### Exercise aim
Nothing in the data should change when you return it, but leave the pictures out.

==================================================

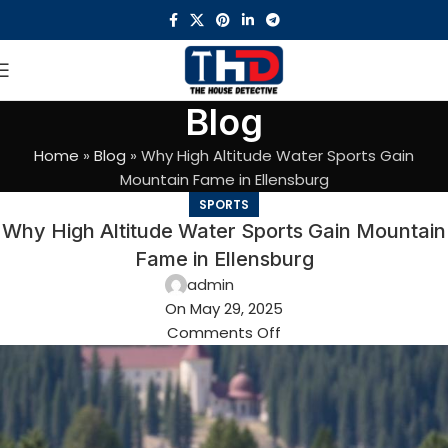
Blog
Home
»
Blog
»
Why High Altitude Water Sports Gain
Mountain Fame in Ellensburg
SPORTS
Why High Altitude Water Sports Gain Mountain
Fame in Ellensburg
admin
On May 29, 2025
Comments Off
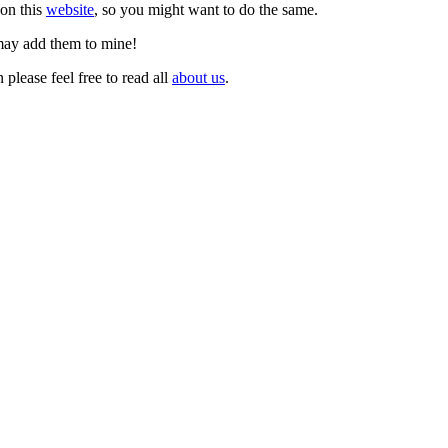
 on this
website
, so you might want to do the same.
 may add them to mine!
lease feel free to read all
about us
.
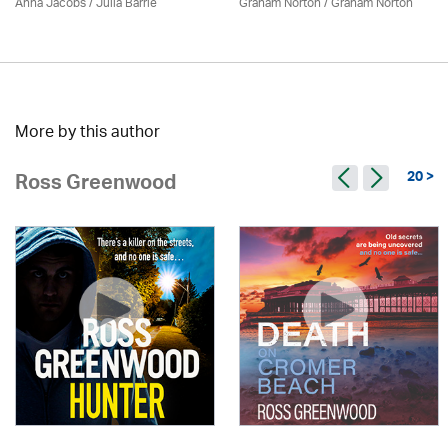
Anna Jacobs
/
Julia Barrie
Graham Norton / Graham Norton
More by this author
20 >
Ross Greenwood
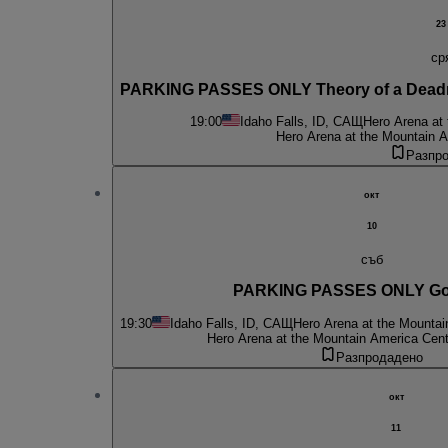
23
ср
PARKING PASSES ONLY Theory of a Deadm
19:00
Idaho Falls, ID, САЩ
Hero Arena at
Hero Arena at the Mountain A
Разпр
окт
10
съб
PARKING PASSES ONLY G
19:30
Idaho Falls, ID, САЩ
Hero Arena at the Mountai
Hero Arena at the Mountain America Cent
Разпродадено
окт
11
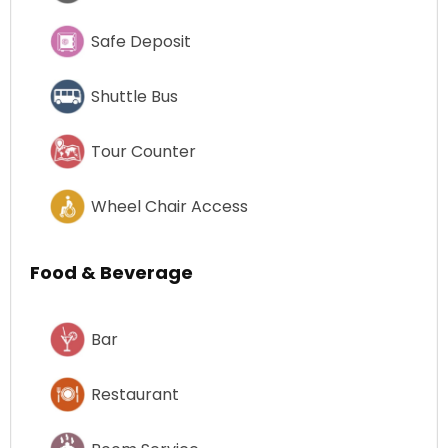
Safe Deposit
Shuttle Bus
Tour Counter
Wheel Chair Access
Food & Beverage
Bar
Restaurant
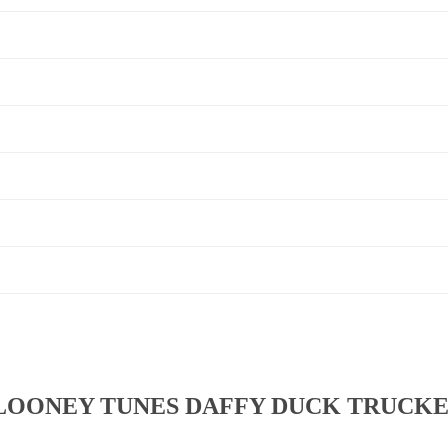
LOONEY TUNES DAFFY DUCK TRUCKE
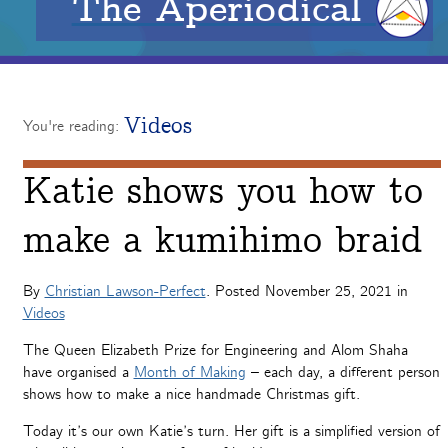
The Aperiodical
Videos
You're reading:
Katie shows you how to
make a kumihimo braid
By
Christian Lawson-Perfect
. Posted
November 25, 2021
in
Videos
The Queen Elizabeth Prize for Engineering and Alom Shaha
have organised a
Month of Making
– each day, a different person
shows how to make a nice handmade Christmas gift.
Today it’s our own Katie’s turn. Her gift is a simplified version of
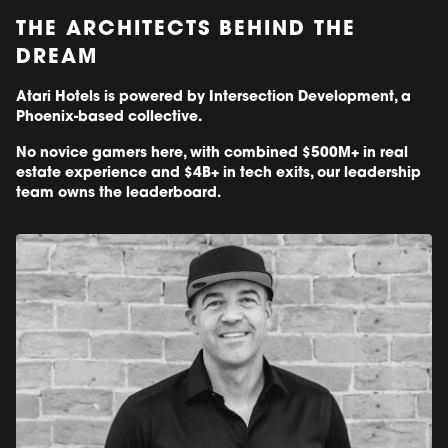
THE ARCHITECTS BEHIND THE
DREAM
Atari Hotels is powered by Intersection Development, a
Phoenix-based collective.
No novice gamers here, with combined $500M+ in real
estate experience and $4B+ in tech exits, our leadership
team owns the leaderboard.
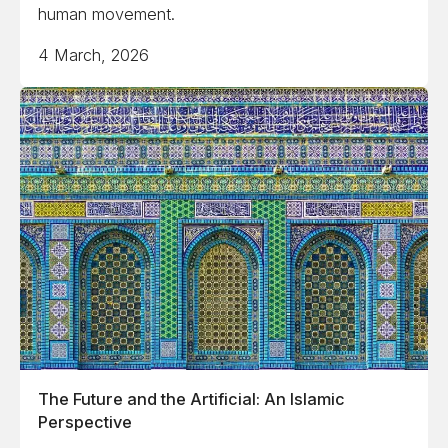
human movement.
4 March, 2026
The Future and the Artificial: An Islamic
Perspective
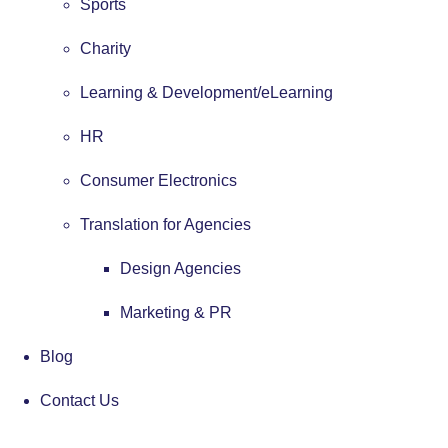
Sports
Charity
Learning & Development/eLearning
HR
Consumer Electronics
Translation for Agencies
Design Agencies
Marketing & PR
Blog
Contact Us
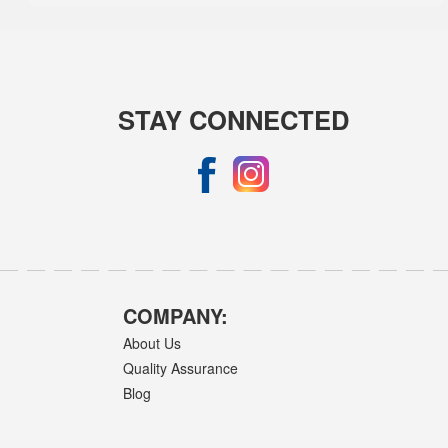
STAY CONNECTED
COMPANY:
About Us
Quality Assurance
Blog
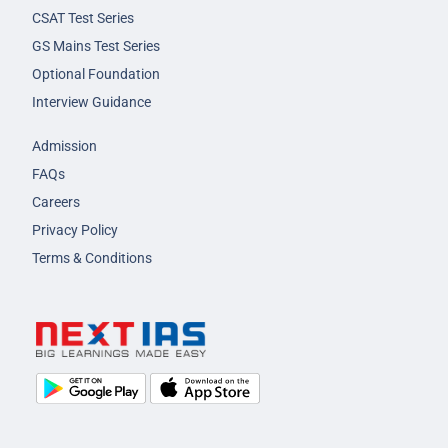
CSAT Test Series
GS Mains Test Series
Optional Foundation
Interview Guidance
Admission
FAQs
Careers
Privacy Policy
Terms & Conditions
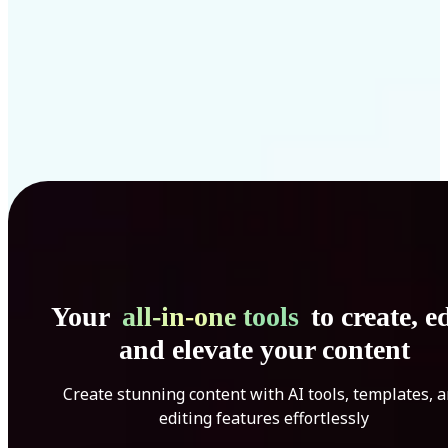
Your
all-in-one tools
to create, ed
and elevate your content
Create stunning content with AI tools, templates, 
editing features effortlessly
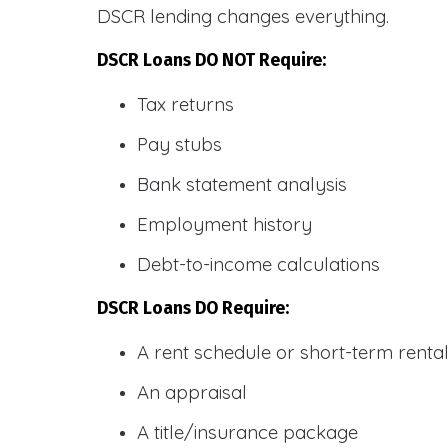
DSCR lending changes everything.
DSCR Loans DO NOT Require:
Tax returns
Pay stubs
Bank statement analysis
Employment history
Debt-to-income calculations
DSCR Loans DO Require:
A rent schedule or short-term rent
An appraisal
A title/insurance package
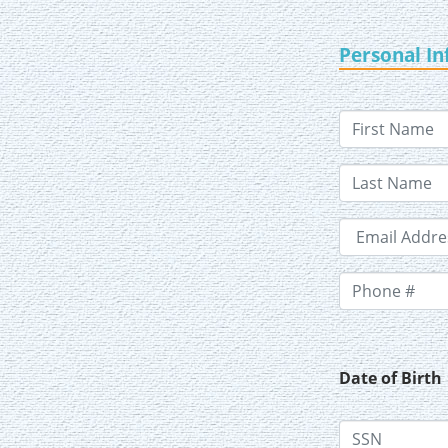
Personal I
Date of Birth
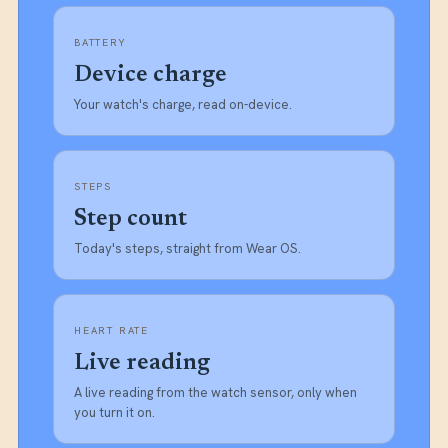
BATTERY
Device charge
Your watch's charge, read on-device.
STEPS
Step count
Today's steps, straight from Wear OS.
HEART RATE
Live reading
A live reading from the watch sensor, only when
you turn it on.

==================================================

### Task result
Blog
Home
»
Blog
»
Why High Altitude Water Sports Gain
Mountain Fame in Ellensburg
SPORTS
Why High Altitude Water Sports Gain Mountain
Fame in Ellensburg
admin
On May 29, 2025
Comments Off
 on this
website
, so you might want to do the same.
 may add them to mine!
lease feel free to read all
about us
.
Anna Jacobs
/
Julia Barrie
Graham Norton / Graham Norton
More by this author
20 >
Ross Greenwood
23
ср
PARKING PASSES ONLY Theory of a Deadm
19:00
Idaho Falls, ID, САЩ
Hero Arena at
Hero Arena at the Mountain A
Разпр
окт
10
съб
PARKING PASSES ONLY G
19:30
Idaho Falls, ID, САЩ
Hero Arena at the Mountai
Hero Arena at the Mountain America Cent
Разпродадено
окт
11
Safe Deposit
Shuttle Bus
Tour Counter
Wheel Chair Access
Food & Beverage
Bar
Restaurant
LOONEY TUNES DAFFY DUCK TRUCKE
The Aperiodical
Videos
You're reading:
Katie shows you how to
make a kumihimo braid
By
Christian Lawson-Perfect
. Posted
November 25, 2021
in
Videos
The Queen Elizabeth Prize for Engineering and Alom Shaha
have organised a
Month of Making
– each day, a different person
shows how to make a nice handmade Christmas gift.
Today it’s our own Katie’s turn. Her gift is a simplified version of
THE ARCHITECTS BEHIND THE
DREAM
Atari Hotels is powered by Intersection Development, a
Phoenix-based collective.
No novice gamers here, with combined $500M+ in real
estate experience and $4B+ in tech exits, our leadership
team owns the leaderboard.
human movement.
4 March, 2026
The Future and the Artificial: An Islamic
Perspective
Sports
Charity
Learning & Development/eLearning
HR
Consumer Electronics
Translation for Agencies
Design Agencies
Marketing & PR
Blog
Contact Us
STAY CONNECTED
COMPANY:
About Us
Quality Assurance
Blog
CSAT Test Series
GS Mains Test Series
Optional Foundation
Interview Guidance
Admission
FAQs
Careers
Privacy Policy
Terms & Conditions
Your
all-in-one tools
to create, ed
and elevate your content
Create stunning content with AI tools, templates, 
editing features effortlessly
DSCR lending changes everything.
DSCR Loans DO NOT Require:
Tax returns
Pay stubs
Bank statement analysis
Employment history
Debt-to-income calculations
DSCR Loans DO Require:
A rent schedule or short-term rent
An appraisal
A title/insurance package
Personal I
Date of Birth
BATTERY
Device charge
Your watch's charge, read on-device.
STEPS
Step count
Today's steps, straight from Wear OS.
HEART RATE
Live reading
A live reading from the watch sensor, only when
you turn it on.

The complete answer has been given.